COMMON PITFALLS USING STANDARDISED MEAN DIFFERENCES
  1. Unnecessary data standardisation . Reviewers do not need to standardise their data when there are not different scales assessing the outcome of interest. The belief that the term ‘effect size’ is a synonym of ‘SMD’ can lead to authors reporting the treatment effect in SMD units when it is not needed. One example of this is when only one study is reported in a forest plot; an SMD is not needed, and this should be reported as MD.
  2. Use of SEs rather than SDs to calculate SMDs . As we have seen in the Equation 1, we use the post-treatment pooled sample SD to calculate SMDs. Nonetheless, primary studies could wrongly report the SE of an assessment as the SD or not specify whether they are reporting SD or SE. A red flag for this could be a quite low SD(i.e., <1), though it is highly dependent on the score range of the specific scale. This mistake could lead to ‘effect size inflation’ because when you use SEs to calculate SMDs, you are dividing the MD by a lower value of the truly corresponding one, obtaining a higher value. Therefore, if you obtain SMDs greater than one, you should check whether the SD or SE has been used.

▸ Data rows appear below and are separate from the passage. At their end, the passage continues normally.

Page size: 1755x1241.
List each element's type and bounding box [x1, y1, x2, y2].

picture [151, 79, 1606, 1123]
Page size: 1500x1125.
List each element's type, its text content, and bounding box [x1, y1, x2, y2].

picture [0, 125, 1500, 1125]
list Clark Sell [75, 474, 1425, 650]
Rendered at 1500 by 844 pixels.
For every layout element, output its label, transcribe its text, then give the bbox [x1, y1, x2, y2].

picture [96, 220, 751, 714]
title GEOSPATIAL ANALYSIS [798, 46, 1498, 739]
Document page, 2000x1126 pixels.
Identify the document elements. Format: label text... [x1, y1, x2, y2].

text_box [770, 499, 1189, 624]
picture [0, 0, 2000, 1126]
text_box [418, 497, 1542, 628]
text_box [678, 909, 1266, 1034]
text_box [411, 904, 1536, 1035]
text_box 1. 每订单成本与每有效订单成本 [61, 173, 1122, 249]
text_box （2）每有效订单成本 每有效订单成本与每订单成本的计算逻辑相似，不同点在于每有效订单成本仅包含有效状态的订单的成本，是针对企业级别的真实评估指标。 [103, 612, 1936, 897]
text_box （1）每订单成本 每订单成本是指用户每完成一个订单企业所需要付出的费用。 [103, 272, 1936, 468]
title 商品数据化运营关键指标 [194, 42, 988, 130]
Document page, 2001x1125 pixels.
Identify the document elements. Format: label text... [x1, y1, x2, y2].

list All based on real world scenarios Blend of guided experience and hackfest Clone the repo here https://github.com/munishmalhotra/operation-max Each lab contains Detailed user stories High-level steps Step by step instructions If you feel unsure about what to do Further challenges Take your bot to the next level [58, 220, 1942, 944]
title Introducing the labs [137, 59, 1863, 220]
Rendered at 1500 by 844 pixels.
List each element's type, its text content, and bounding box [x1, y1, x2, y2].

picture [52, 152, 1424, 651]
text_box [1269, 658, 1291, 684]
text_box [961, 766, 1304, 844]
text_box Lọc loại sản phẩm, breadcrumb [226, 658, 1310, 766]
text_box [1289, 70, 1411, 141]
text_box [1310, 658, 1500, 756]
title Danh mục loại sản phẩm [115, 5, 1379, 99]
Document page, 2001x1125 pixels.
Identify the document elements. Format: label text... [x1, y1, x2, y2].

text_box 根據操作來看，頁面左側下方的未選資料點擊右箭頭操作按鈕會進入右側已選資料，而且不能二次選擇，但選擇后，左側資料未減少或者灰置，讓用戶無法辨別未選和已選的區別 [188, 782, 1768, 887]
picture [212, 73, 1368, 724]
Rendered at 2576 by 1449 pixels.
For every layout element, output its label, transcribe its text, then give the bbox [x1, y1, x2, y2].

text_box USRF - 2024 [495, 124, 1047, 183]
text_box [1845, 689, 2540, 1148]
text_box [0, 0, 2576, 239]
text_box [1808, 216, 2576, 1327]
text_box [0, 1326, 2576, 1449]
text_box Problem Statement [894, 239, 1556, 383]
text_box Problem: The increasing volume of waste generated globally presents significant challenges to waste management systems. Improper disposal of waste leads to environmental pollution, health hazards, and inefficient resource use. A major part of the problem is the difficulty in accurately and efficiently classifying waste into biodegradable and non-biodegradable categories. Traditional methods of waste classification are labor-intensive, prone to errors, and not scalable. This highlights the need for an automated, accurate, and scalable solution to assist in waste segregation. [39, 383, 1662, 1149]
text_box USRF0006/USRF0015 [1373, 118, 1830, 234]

  3. Combination of change from baseline and post-treatment effect measures . Although mixing change from baseline and post-treatment outcomes is not a problem when it comes to meta-analysis of MDs [7], they should not in principle be combined using SMDs. This is because the SDs used in standardising post-treatment values reflect between-person variability at a single time point, where SDs used in change scores standardization reflect variation in between-person changes over time, so will depend on both within-person (dependent on the length of time between measurements) and between-person variability [7].
  4. Effect size direction . There are scales where an improvement in the outcome is reflected by a reduction in the score (e.g., in our illustrative example, the less time spent in walking a distance, the better functional capacity). In addition, to interpret the magnitude of an effect, we must consider the specific outcome (e.g., a more negative effect could be positive if the review is investigating depressive symptoms, meaning a reduction in these symptoms). To correct an effect that is not in line with the direction of our meta-analysis, we should multiply the effect size value by –1, (no modifications are needed for the SD), ensuring that all effects are in the same direction.
  5. No interpretation of SMDs . A huge number of meta-analyses often leave their effect estimates as SMDs, which can make interpretation difficult. We have talked about different available options to re-express SMDs to more-interpretable estimates above.